(前回「『エクシリムに負けるな!』ソニーの戦力結集でヒットした『T1』」から読む)

前回伺った「DSC-T1」(2003年発売)に象徴されるように、ソニーのデジタルカメラは、フィルムカメラでは実現できない「新ジャンル」を目指していた。けれど、2002年ごろからだんだんと、いわゆる「カメラ」らしい、本格派というか、従来の写真機のスタイルを引き継ぐ市場の大きさも、意識するようになってきた、というお話でした。

ソニーグループ副会長・石塚茂樹さん(以下、石塚) それで、同じ頃に「DSC-V1」というような、まじめなカメラもぼちぼちやり始めていました。いわゆる「電気屋のカメラ」じゃなくて、本当のカメラ。フォトグラフィー用のカメラというのもやらなきゃね、と。
だけど、ソニーのそんな動きはそれほど認知はされていなかったと。
「普通ではないカメラがソニーには求められている」
石塚:というより、「ソニーは本格派に取り組むぞ」という意気込みが市場に伝わるほどには、我々が本腰を入れていなかった、ということだと思います。「やはり、ソニーには『ソニーのデジタルカメラ』らしい、普通のカメラとは違うものが求められているのだ」という考えから抜けることができなかった。そうであってほしい、いや、そうでなくてはならない、と。
そういえば「DSC-F1」(1996年発売)のスタイルも長く引き継がれてきて、2004年にはついにこのFシリーズの決定版と言えそうな、「DSC-F88」が登場しました。

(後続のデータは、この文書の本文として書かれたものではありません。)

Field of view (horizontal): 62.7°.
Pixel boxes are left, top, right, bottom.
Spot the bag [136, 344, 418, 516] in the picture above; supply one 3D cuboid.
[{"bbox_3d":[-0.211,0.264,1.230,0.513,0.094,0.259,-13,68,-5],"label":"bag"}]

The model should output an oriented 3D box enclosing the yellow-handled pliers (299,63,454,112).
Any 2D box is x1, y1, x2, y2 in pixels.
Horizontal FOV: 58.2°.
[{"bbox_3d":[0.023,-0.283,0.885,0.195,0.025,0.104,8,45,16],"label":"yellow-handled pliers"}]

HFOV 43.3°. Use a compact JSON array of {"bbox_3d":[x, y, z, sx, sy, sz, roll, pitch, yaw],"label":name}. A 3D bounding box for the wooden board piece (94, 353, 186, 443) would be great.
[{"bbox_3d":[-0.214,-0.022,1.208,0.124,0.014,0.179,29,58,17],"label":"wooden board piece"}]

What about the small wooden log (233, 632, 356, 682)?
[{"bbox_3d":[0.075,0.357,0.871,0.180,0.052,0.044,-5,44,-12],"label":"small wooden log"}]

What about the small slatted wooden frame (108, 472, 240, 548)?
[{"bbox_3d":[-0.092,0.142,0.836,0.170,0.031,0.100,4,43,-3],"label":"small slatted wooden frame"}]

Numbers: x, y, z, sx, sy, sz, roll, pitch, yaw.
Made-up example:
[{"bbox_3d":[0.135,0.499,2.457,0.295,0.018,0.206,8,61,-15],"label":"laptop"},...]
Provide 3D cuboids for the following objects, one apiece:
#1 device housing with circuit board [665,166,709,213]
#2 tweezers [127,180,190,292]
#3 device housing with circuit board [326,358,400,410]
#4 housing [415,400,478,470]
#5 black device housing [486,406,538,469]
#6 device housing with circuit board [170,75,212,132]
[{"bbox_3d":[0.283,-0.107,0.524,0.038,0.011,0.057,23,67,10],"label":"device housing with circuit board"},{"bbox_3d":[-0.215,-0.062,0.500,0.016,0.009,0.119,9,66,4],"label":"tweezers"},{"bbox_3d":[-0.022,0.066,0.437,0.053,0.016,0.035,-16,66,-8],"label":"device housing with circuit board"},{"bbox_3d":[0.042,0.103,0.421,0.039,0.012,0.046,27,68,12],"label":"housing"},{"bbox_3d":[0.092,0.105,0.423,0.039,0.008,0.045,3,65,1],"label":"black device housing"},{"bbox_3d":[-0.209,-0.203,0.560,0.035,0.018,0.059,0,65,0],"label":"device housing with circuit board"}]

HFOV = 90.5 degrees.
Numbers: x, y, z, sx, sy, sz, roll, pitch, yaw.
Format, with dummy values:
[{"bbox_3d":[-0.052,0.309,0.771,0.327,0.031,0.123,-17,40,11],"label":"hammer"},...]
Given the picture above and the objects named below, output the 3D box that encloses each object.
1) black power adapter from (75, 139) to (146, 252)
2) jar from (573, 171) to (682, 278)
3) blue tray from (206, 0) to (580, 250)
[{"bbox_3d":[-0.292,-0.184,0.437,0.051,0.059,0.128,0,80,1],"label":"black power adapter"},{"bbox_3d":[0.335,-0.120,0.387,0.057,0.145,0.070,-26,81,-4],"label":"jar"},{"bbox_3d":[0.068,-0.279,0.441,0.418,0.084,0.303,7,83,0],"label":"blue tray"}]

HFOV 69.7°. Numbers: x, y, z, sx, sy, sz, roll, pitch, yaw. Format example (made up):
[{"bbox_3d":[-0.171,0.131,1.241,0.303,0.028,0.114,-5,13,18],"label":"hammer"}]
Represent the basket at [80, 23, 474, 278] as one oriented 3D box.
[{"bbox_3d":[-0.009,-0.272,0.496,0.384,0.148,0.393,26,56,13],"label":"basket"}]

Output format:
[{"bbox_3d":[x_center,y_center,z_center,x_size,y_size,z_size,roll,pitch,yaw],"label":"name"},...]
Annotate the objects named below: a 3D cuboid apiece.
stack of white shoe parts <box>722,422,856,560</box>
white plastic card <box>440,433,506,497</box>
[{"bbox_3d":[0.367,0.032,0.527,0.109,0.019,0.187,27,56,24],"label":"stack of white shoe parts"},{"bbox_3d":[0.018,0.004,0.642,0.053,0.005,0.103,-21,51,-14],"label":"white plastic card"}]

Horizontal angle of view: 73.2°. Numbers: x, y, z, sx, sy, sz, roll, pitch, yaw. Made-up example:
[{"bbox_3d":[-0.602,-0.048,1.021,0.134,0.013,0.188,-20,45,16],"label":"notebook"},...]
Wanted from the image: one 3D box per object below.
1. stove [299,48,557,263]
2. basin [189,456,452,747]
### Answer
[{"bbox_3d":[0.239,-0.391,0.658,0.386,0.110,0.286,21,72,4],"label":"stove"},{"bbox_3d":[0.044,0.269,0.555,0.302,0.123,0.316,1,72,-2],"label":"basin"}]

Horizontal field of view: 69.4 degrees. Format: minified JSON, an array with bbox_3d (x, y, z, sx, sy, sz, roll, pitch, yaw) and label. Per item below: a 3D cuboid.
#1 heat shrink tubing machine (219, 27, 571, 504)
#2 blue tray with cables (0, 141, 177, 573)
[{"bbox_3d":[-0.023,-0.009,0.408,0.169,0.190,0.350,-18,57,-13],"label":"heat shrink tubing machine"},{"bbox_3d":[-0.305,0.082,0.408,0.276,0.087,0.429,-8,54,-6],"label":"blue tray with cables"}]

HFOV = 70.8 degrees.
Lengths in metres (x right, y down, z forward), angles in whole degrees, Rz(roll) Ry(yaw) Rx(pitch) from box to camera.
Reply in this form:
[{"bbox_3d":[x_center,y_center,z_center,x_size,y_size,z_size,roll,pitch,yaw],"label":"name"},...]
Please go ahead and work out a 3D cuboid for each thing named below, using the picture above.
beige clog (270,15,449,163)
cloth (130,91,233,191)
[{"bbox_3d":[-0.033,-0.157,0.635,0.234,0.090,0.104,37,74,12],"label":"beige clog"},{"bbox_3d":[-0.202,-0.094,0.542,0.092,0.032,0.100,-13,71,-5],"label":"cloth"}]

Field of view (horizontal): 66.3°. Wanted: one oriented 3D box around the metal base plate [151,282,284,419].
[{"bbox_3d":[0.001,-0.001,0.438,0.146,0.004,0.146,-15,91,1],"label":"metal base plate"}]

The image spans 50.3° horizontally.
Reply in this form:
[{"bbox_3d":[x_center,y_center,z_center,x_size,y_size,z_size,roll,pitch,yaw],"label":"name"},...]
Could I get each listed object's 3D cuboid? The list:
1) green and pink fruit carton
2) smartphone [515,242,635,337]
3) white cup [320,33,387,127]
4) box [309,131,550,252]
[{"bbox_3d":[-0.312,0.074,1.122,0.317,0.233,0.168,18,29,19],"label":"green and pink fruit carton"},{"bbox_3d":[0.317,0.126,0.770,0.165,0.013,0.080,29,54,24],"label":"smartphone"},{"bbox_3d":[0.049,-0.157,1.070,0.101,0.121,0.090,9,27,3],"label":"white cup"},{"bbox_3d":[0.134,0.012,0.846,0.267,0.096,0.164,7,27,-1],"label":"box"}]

石塚:そうなんですけど、残念ながらこのF88はあんまり売れなかったんですね。
ありゃ。
石塚:サイバーショットのFシリーズは、薄型で回転レンズ、というデザインと機能がよかった。第3回でお話ししたF55Kでバッテリーの問題も解決した。けれども、ズームレンズが付いていないというのが、大きなウイークポイントになっていて。
やっぱりズームは、販売競争に勝つには絶対に入れなきゃねと。
石塚:はい。これはヒットしたT1でも、P1でもそうでした(ズームレンズを搭載していた)。単焦点レンズ、という「割り切り」は、それなりに大きくカメラの機能・用途を制限している。そこで、ついにF88で、Fシリーズに光学ズームを入れたモデルをつくりました。
より薄いT1に、03年に光学3倍ズームを搭載しているわけですから、技術的には問題なく。
石塚:いやいや、裏話を言うと、回転レンズにズームを入れるのって結構大変なんです。T1は折り曲げ式の潜望鏡型のレンズで、本体の底面にイメージセンサーを配置しましたが、F88ではこれを横置きにして、この中(回転レンズ部)に入れました。